## EXERCISE DIRECTIONS
Please give back the listing exactly as it reads.

══ SUPPLIED INFORMATION ══

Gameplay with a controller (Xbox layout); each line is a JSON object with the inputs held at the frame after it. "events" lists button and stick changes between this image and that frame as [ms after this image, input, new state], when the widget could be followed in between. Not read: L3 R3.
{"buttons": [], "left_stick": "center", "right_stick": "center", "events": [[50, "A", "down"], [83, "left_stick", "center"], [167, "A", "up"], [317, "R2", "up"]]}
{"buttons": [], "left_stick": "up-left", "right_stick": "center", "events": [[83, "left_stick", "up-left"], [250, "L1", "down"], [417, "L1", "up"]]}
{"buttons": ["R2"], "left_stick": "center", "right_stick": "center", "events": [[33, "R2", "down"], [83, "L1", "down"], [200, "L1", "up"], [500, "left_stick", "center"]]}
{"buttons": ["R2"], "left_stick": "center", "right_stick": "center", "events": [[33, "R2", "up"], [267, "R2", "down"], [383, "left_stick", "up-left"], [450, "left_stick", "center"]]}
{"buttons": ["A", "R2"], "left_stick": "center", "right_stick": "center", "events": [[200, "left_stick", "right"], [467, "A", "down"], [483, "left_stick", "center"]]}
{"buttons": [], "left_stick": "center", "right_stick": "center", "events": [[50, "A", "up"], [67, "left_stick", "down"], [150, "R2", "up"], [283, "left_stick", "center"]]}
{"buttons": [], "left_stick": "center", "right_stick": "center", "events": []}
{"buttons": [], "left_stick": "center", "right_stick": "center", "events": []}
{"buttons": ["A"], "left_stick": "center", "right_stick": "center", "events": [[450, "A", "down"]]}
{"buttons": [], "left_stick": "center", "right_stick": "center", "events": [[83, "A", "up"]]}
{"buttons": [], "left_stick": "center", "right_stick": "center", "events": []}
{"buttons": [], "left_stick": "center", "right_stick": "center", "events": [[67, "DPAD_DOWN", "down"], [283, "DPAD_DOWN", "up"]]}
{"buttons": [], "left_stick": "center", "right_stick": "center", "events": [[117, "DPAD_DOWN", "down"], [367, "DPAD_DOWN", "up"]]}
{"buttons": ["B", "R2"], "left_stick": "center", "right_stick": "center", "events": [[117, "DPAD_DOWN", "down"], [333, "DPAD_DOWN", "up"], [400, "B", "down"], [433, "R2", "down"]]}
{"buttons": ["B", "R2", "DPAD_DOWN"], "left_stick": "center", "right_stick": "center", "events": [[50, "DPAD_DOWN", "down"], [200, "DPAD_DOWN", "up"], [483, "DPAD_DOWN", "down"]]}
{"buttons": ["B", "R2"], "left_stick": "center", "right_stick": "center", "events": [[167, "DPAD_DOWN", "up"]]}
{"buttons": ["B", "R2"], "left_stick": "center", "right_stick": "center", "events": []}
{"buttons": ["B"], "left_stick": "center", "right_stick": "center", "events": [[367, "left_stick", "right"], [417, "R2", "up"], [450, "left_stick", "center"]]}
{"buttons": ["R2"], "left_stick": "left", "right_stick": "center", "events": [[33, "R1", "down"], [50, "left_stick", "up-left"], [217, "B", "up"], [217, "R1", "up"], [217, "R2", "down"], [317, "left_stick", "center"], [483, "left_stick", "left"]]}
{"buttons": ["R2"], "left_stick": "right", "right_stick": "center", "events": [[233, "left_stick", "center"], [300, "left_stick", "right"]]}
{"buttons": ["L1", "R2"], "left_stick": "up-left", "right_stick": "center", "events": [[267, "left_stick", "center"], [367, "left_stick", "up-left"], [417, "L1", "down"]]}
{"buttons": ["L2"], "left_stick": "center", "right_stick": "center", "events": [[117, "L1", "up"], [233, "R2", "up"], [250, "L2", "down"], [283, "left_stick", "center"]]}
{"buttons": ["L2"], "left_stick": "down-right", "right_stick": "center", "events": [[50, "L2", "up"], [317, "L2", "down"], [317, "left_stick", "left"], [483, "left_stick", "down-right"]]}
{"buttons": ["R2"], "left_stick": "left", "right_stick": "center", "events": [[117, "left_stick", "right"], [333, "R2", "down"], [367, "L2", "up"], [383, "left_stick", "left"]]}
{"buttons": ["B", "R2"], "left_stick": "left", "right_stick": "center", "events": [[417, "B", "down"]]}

═══

## SOLUTION TO THIS PROBLEM
Gameplay with a controller (Xbox layout); each line is a JSON object with the inputs held at the frame after it. "events" lists button and stick changes between this image and that frame as [ms after this image, input, new state], when the widget could be followed in between. Not read: L3 R3.
{"buttons": [], "left_stick": "center", "right_stick": "center", "events": [[50, "A", "down"], [83, "left_stick", "center"], [167, "A", "up"], [317, "R2", "up"]]}
{"buttons": [], "left_stick": "up-left", "right_stick": "center", "events": [[83, "left_stick", "up-left"], [250, "L1", "down"], [417, "L1", "up"]]}
{"buttons": ["R2"], "left_stick": "center", "right_stick": "center", "events": [[33, "R2", "down"], [83, "L1", "down"], [200, "L1", "up"], [500, "left_stick", "center"]]}
{"buttons": ["R2"], "left_stick": "center", "right_stick": "center", "events": [[33, "R2", "up"], [267, "R2", "down"], [383, "left_stick", "up-left"], [450, "left_stick", "center"]]}
{"buttons": ["A", "R2"], "left_stick": "center", "right_stick": "center", "events": [[200, "left_stick", "right"], [467, "A", "down"], [483, "left_stick", "center"]]}
{"buttons": [], "left_stick": "center", "right_stick": "center", "events": [[50, "A", "up"], [67, "left_stick", "down"], [150, "R2", "up"], [283, "left_stick", "center"]]}
{"buttons": [], "left_stick": "center", "right_stick": "center", "events": []}
{"buttons": [], "left_stick": "center", "right_stick": "center", "events": []}
{"buttons": ["A"], "left_stick": "center", "right_stick": "center", "events": [[450, "A", "down"]]}
{"buttons": [], "left_stick": "center", "right_stick": "center", "events": [[83, "A", "up"]]}
{"buttons": [], "left_stick": "center", "right_stick": "center", "events": []}
{"buttons": [], "left_stick": "center", "right_stick": "center", "events": [[67, "DPAD_DOWN", "down"], [283, "DPAD_DOWN", "up"]]}
{"buttons": [], "left_stick": "center", "right_stick": "center", "events": [[117, "DPAD_DOWN", "down"], [367, "DPAD_DOWN", "up"]]}
{"buttons": ["B", "R2"], "left_stick": "center", "right_stick": "center", "events": [[117, "DPAD_DOWN", "down"], [333, "DPAD_DOWN", "up"], [400, "B", "down"], [433, "R2", "down"]]}
{"buttons": ["B", "R2", "DPAD_DOWN"], "left_stick": "center", "right_stick": "center", "events": [[50, "DPAD_DOWN", "down"], [200, "DPAD_DOWN", "up"], [483, "DPAD_DOWN", "down"]]}
{"buttons": ["B", "R2"], "left_stick": "center", "right_stick": "center", "events": [[167, "DPAD_DOWN", "up"]]}
{"buttons": ["B", "R2"], "left_stick": "center", "right_stick": "center", "events": []}
{"buttons": ["B"], "left_stick": "center", "right_stick": "center", "events": [[367, "left_stick", "right"], [417, "R2", "up"], [450, "left_stick", "center"]]}
{"buttons": ["R2"], "left_stick": "left", "right_stick": "center", "events": [[33, "R1", "down"], [50, "left_stick", "up-left"], [217, "B", "up"], [217, "R1", "up"], [217, "R2", "down"], [317, "left_stick", "center"], [483, "left_stick", "left"]]}
{"buttons": ["R2"], "left_stick": "right", "right_stick": "center", "events": [[233, "left_stick", "center"], [300, "left_stick", "right"]]}
{"buttons": ["L1", "R2"], "left_stick": "up-left", "right_stick": "center", "events": [[267, "left_stick", "center"], [367, "left_stick", "up-left"], [417, "L1", "down"]]}
{"buttons": ["L2"], "left_stick": "center", "right_stick": "center", "events": [[117, "L1", "up"], [233, "R2", "up"], [250, "L2", "down"], [283, "left_stick", "center"]]}
{"buttons": ["L2"], "left_stick": "down-right", "right_stick": "center", "events": [[50, "L2", "up"], [317, "L2", "down"], [317, "left_stick", "left"], [483, "left_stick", "down-right"]]}
{"buttons": ["R2"], "left_stick": "left", "right_stick": "center", "events": [[117, "left_stick", "right"], [333, "R2", "down"], [367, "L2", "up"], [383, "left_stick", "left"]]}
{"buttons": ["B", "R2"], "left_stick": "left", "right_stick": "center", "events": [[417, "B", "down"]]}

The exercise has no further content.